### Description of the task
In the entries below, the lines from the one with "East Precinct" through the one with "12 | 7 | -5 | 0 |" are to be copied exactly; both ends count.

(Collected data)

==========

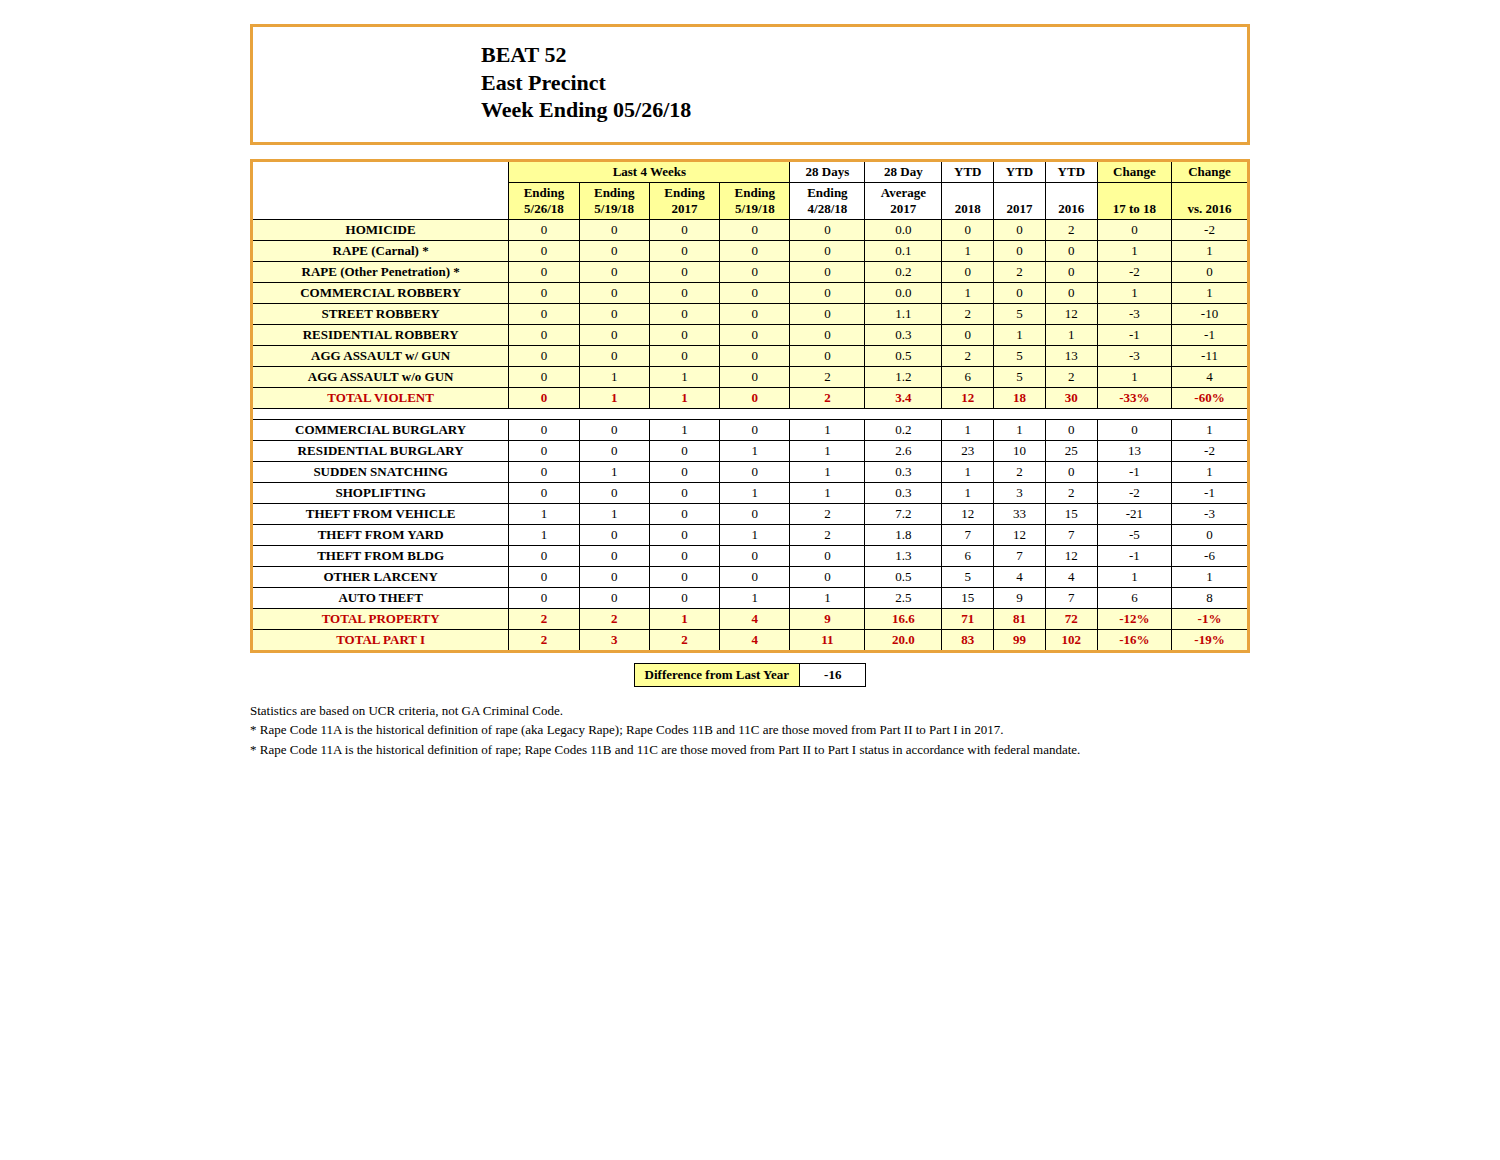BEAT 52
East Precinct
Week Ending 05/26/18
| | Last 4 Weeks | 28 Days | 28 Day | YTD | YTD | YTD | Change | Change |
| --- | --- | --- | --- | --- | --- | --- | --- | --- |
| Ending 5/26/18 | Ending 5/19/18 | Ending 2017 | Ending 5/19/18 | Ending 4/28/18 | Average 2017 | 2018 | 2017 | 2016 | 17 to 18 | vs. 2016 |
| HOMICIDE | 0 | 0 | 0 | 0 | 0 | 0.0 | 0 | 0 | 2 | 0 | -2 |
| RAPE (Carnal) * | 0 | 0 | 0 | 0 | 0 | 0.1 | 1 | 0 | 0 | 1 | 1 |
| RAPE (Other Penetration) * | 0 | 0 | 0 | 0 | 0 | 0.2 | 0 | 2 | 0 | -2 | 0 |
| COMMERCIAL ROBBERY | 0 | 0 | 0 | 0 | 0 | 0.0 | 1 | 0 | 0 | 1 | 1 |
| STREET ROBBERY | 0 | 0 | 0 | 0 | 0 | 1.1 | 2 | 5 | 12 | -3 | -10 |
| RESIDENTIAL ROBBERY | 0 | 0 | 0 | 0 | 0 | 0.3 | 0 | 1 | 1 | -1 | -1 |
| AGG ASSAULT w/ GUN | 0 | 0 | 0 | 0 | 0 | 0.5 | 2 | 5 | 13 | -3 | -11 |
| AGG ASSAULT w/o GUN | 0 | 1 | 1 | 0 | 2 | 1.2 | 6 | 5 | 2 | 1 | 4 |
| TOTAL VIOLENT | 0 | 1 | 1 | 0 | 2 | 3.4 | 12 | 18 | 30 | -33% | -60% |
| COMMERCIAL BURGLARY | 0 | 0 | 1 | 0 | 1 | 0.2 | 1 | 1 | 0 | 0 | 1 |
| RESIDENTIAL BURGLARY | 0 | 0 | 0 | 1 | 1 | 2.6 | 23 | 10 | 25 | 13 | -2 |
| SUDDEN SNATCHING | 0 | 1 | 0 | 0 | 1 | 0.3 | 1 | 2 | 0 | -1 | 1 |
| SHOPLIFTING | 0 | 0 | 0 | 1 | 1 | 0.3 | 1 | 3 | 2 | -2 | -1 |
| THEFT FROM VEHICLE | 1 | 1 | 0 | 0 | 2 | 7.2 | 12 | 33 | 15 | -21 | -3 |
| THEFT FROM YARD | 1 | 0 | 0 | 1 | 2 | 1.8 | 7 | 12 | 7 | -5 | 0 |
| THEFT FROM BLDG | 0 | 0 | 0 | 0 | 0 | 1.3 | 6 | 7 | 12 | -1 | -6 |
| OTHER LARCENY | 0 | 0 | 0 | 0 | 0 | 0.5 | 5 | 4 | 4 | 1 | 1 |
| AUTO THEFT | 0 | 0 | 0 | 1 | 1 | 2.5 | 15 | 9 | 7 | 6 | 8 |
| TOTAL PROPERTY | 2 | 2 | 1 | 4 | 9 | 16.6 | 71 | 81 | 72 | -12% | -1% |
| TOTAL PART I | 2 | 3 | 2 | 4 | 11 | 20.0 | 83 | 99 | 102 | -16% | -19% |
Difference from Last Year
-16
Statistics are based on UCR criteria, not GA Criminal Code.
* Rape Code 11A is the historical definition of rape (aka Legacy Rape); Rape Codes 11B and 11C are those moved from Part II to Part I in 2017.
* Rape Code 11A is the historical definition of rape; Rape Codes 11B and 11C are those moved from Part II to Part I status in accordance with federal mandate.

==========

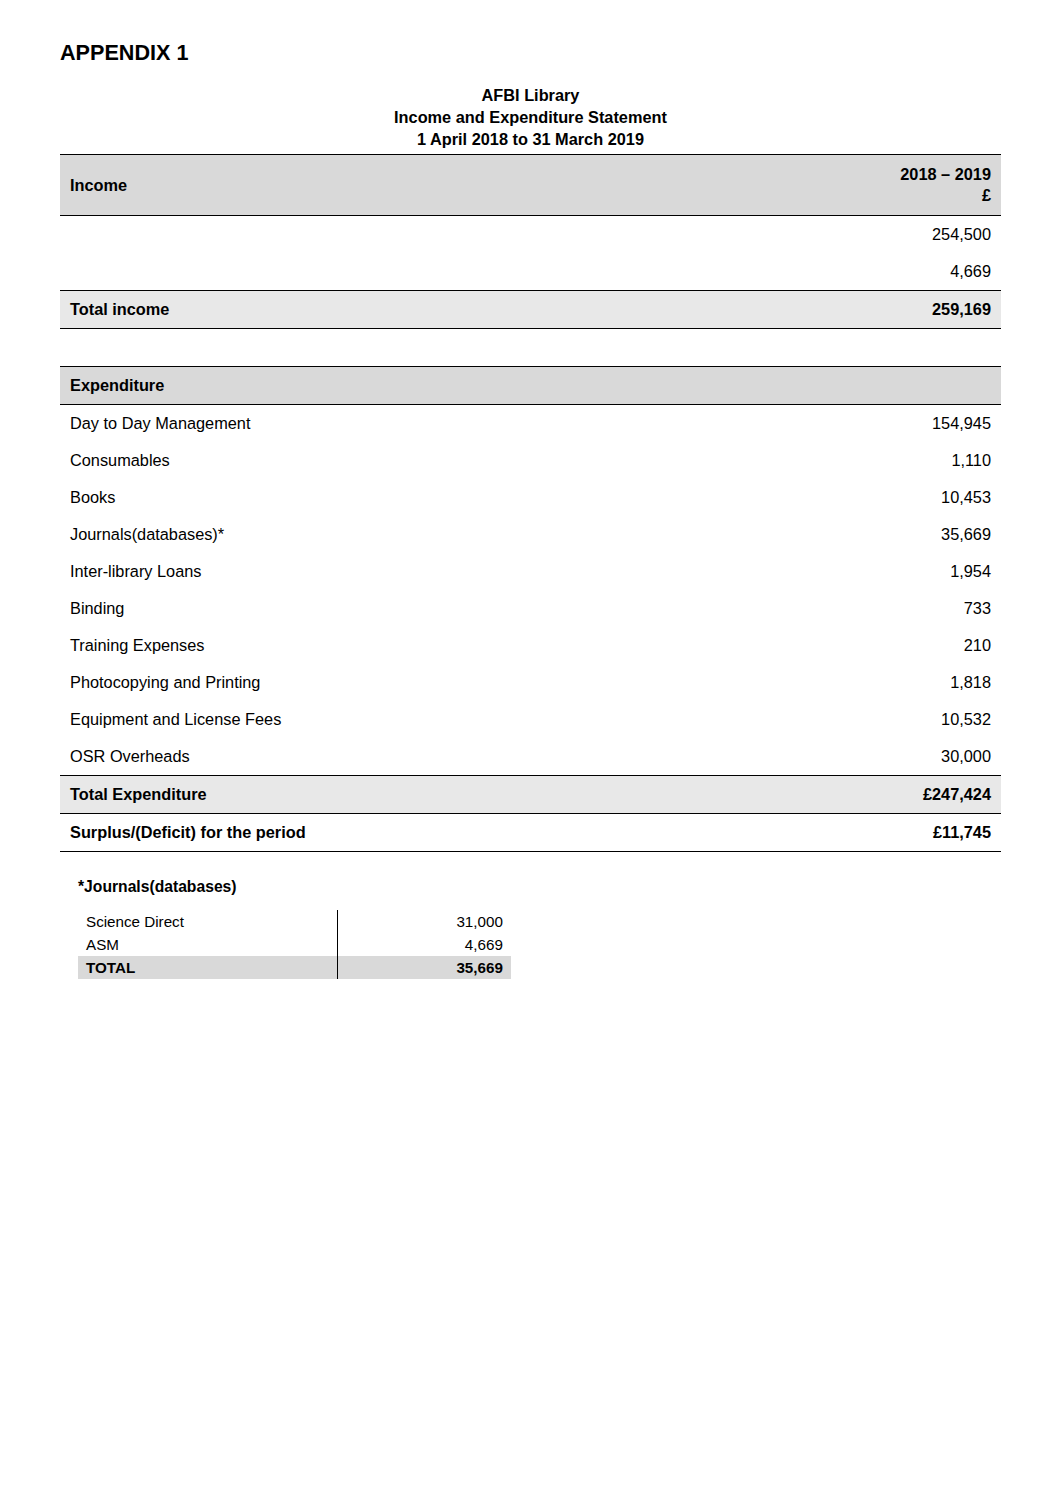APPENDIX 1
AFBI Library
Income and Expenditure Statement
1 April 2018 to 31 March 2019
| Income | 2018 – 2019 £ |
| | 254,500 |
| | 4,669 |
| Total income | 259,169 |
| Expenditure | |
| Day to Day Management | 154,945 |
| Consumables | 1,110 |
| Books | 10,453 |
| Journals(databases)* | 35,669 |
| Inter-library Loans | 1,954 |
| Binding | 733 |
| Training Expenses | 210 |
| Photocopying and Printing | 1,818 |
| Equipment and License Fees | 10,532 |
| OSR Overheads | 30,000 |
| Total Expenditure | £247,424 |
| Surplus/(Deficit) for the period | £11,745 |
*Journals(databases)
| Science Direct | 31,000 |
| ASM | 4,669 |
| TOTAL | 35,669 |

==========

### Your response
East Precinct
Week Ending 05/26/18
| | Last 4 Weeks | 28 Days | 28 Day | YTD | YTD | YTD | Change | Change |
| --- | --- | --- | --- | --- | --- | --- | --- | --- |
| Ending 5/26/18 | Ending 5/19/18 | Ending 2017 | Ending 5/19/18 | Ending 4/28/18 | Average 2017 | 2018 | 2017 | 2016 | 17 to 18 | vs. 2016 |
| HOMICIDE | 0 | 0 | 0 | 0 | 0 | 0.0 | 0 | 0 | 2 | 0 | -2 |
| RAPE (Carnal) * | 0 | 0 | 0 | 0 | 0 | 0.1 | 1 | 0 | 0 | 1 | 1 |
| RAPE (Other Penetration) * | 0 | 0 | 0 | 0 | 0 | 0.2 | 0 | 2 | 0 | -2 | 0 |
| COMMERCIAL ROBBERY | 0 | 0 | 0 | 0 | 0 | 0.0 | 1 | 0 | 0 | 1 | 1 |
| STREET ROBBERY | 0 | 0 | 0 | 0 | 0 | 1.1 | 2 | 5 | 12 | -3 | -10 |
| RESIDENTIAL ROBBERY | 0 | 0 | 0 | 0 | 0 | 0.3 | 0 | 1 | 1 | -1 | -1 |
| AGG ASSAULT w/ GUN | 0 | 0 | 0 | 0 | 0 | 0.5 | 2 | 5 | 13 | -3 | -11 |
| AGG ASSAULT w/o GUN | 0 | 1 | 1 | 0 | 2 | 1.2 | 6 | 5 | 2 | 1 | 4 |
| TOTAL VIOLENT | 0 | 1 | 1 | 0 | 2 | 3.4 | 12 | 18 | 30 | -33% | -60% |
| COMMERCIAL BURGLARY | 0 | 0 | 1 | 0 | 1 | 0.2 | 1 | 1 | 0 | 0 | 1 |
| RESIDENTIAL BURGLARY | 0 | 0 | 0 | 1 | 1 | 2.6 | 23 | 10 | 25 | 13 | -2 |
| SUDDEN SNATCHING | 0 | 1 | 0 | 0 | 1 | 0.3 | 1 | 2 | 0 | -1 | 1 |
| SHOPLIFTING | 0 | 0 | 0 | 1 | 1 | 0.3 | 1 | 3 | 2 | -2 | -1 |
| THEFT FROM VEHICLE | 1 | 1 | 0 | 0 | 2 | 7.2 | 12 | 33 | 15 | -21 | -3 |
| THEFT FROM YARD | 1 | 0 | 0 | 1 | 2 | 1.8 | 7 | 12 | 7 | -5 | 0 |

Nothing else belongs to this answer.